Brano estratto
§ §

Proviamo a immaginare di riuscire a vedere il mondo come lo può vedere un uccello dall’alto dei cieli, oppure come si presenta dal punto di vista di una nuvola. Di colpo tutte le distinzioni territoriali che ad uno sguardo umano appaiono affatto evidenti, i confini che separano le diverse proprietà e i diversi territori, con tutti i nostri terribili “divieto di accesso”, ebbene, di colpo non esistono più.

L’uccello nel cielo vede il mondo, il mondo così com’è, come un tutto indiviso e indivisibile. In realtà gli occhi dell’uccello non vedono, propriamente, il mondo, come se il suo sguardo fosse separato dal mondo che sta osservando, perché quello sguardo fa parte del mondo, ché non c’è alcuna posizione esterna rispetto al mondo; il mondo non è altro che la totalità di tutti i punti di vista sul mondo. È il mondo, allora, che si osserva attraverso gli occhi dell’uccello. La caratteristica distintiva di questo sguardo inumano, allora, è che si tratta di uno sguardo impersonale, nel senso che non è lo sguardo di un soggetto, cioè di un io distinto e separato, che dall’esterno sta osservando il mondo come se, appunto, soggetto e mondo fossero due entità separate.

Si tratta di uno sguardo che tiene insieme chi guarda e ciò che viene osservato, ossia uno sguardo che non separa e distingue bensì uno sguardo che unisce. È questa la posta in gioco del libro di Leonardo Mastromauro, Che cos’è il Sud? Saggio sulla terra inappropriabile (Meltemi 2024), come riuscire a vedere il mondo come lo potrebbe vedere un animale non umano. Ossia chi non vede il mondo come qualcosa suddiviso nei diversi territori, ognuno dei quali appartiene a qualcuno. Vede il mondo come un inappropriabile, appunto.

§ §

Materiale fornito
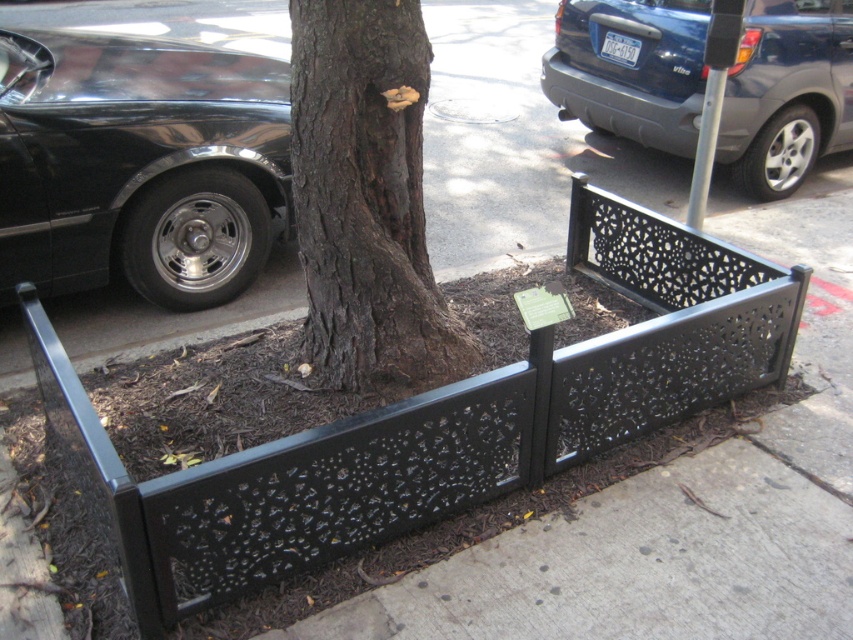
You are standing at the origin point of the image coordinate system. The origin is at the bottom left corner of the image. The coordinate system has x and y axes. The x axis increases to the right and the y axis increases upwards. You want to walk to the black perforated metal planter at center. In which direction should you move first? Please answer with either left, right, up, or down.

The black perforated metal planter at center is located at coordinate point 0.658 on the x axis and 0.513 on the y axis. Since you are at the origin point at the bottom left corner, your current position is at x 0 and y 0. To reach the planter, you should first move right along the x axis to increase your x coordinate towards 0.658. After reaching the correct x position, you can move up along the y axis to reach the y coordinate of 0.513. Therefore, the first direction you should move is right.

You are standing on the sidewalk looking at the tree in the planter. There are two points marked on the image. Which point, point (709, 282) or point (537, 320), is closer to you?

Point (709, 282) is closer to you because it is further to the viewer than point (537, 320).

You are standing on the sidewalk and want to place a new flower pot next to the black perforated metal planter at center. Where should you place it to ensure it is directly to the east of the existing planter?

To place the new flower pot directly to the east of the black perforated metal planter at center, you should position it at coordinates approximately (x=437, y=420) plus an eastward adjustment based on the desired distance. However, since the exact coordinate system isn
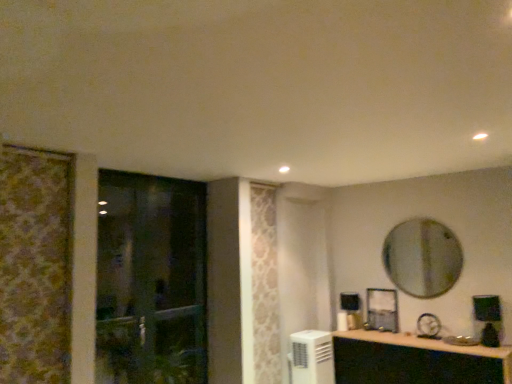
Question: Is matte black cabinet at lower right taller than white plastic air conditioner at lower center?

Choices:
 (A) no
 (B) yes

Answer: (B)

Question: Can you confirm if matte black cabinet at lower right is smaller than white plastic air conditioner at lower center?

Choices:
 (A) yes
 (B) no

Answer: (B)

Question: Considering the relative positions of matte black cabinet at lower right and white plastic air conditioner at lower center in the image provided, is matte black cabinet at lower right to the left of white plastic air conditioner at lower center from the viewer's perspective?

Choices:
 (A) no
 (B) yes

Answer: (A)

Question: Does matte black cabinet at lower right have a larger size compared to white plastic air conditioner at lower center?

Choices:
 (A) no
 (B) yes

Answer: (B)

Question: Considering the relative sizes of matte black cabinet at lower right and white plastic air conditioner at lower center in the image provided, is matte black cabinet at lower right wider than white plastic air conditioner at lower center?

Choices:
 (A) yes
 (B) no

Answer: (A)

Question: Considering the positions of matte black cabinet at lower right and silver metallic mirror at upper right in the image, is matte black cabinet at lower right taller or shorter than silver metallic mirror at upper right?

Choices:
 (A) short
 (B) tall

Answer: (A)

Question: Based on their sizes in the image, would you say matte black cabinet at lower right is bigger or smaller than silver metallic mirror at upper right?

Choices:
 (A) big
 (B) small

Answer: (A)

Question: Is matte black cabinet at lower right in front of or behind silver metallic mirror at upper right in the image?

Choices:
 (A) front
 (B) behind

Answer: (A)

Question: From a real-world perspective, relative to silver metallic mirror at upper right, is matte black cabinet at lower right vertically above or below?

Choices:
 (A) below
 (B) above

Answer: (A)

Question: Is point (141, 236) positioned closer to the camera than point (415, 347)?

Choices:
 (A) closer
 (B) farther

Answer: (A)

Question: From the image's perspective, is transparent glass door at left above or below matte black cabinet at lower right?

Choices:
 (A) above
 (B) below

Answer: (A)

Question: From a real-world perspective, is transparent glass door at left above or below matte black cabinet at lower right?

Choices:
 (A) below
 (B) above

Answer: (B)

Question: Looking at their shapes, would you say transparent glass door at left is wider or thinner than matte black cabinet at lower right?

Choices:
 (A) thin
 (B) wide

Answer: (A)

Question: Is white plastic air conditioner at lower center in front of or behind transparent glass door at left in the image?

Choices:
 (A) behind
 (B) front

Answer: (A)

Question: Does point (328, 342) appear closer or farther from the camera than point (197, 269)?

Choices:
 (A) farther
 (B) closer

Answer: (B)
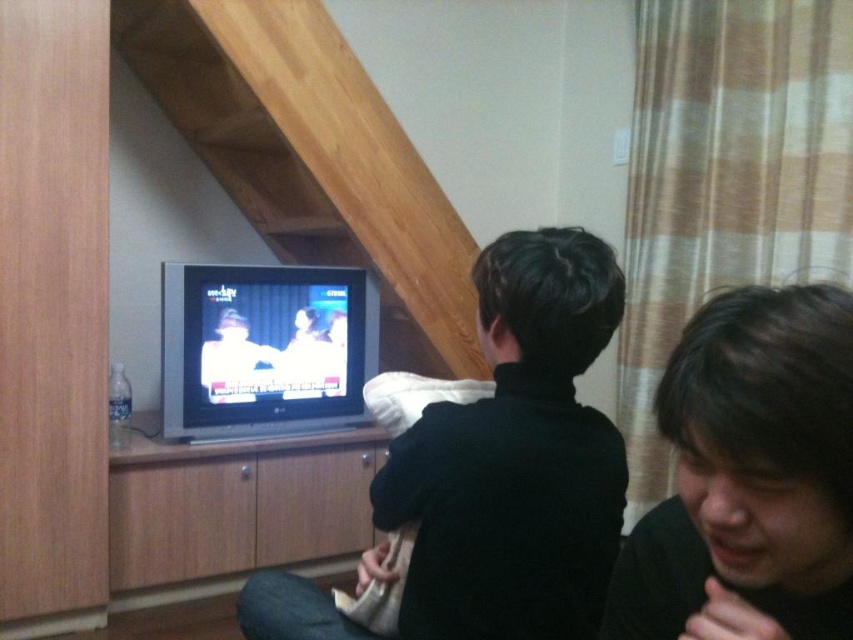
Please describe the location of the point marked at coordinates (515, 458) in the scene.

The point at coordinates (515, 458) is located on the black matte shirt at center.

You are a photographer trying to capture a candid shot of both the black matte shirt at center and the dark brown hair at lower right. Since you want to ensure both subjects are in focus, you need to know which one is closer to the camera. Can you determine which one is nearer?

The black matte shirt at center is taller than dark brown hair at lower right, so the dark brown hair at lower right is closer to the camera.

You are a photographer standing in the room. You want to take a photo of the black matte shirt at center and dark brown hair at lower right so that both are in focus. The camera you are using has a depth of field that can cover 16 inches. Will both subjects be in focus?

The black matte shirt at center and dark brown hair at lower right are 16.74 inches apart from each other. Since the depth of field can only cover 16 inches, the distance between them exceeds the camera s capability, so both subjects may not be in focus simultaneously.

§ §

Consegna
Indica l'editore e l'anno che il brano sullo sguardo dell'uccello riporta per il libro di Leonardo Mastromauro.

Risultato
Meltemi, 2024.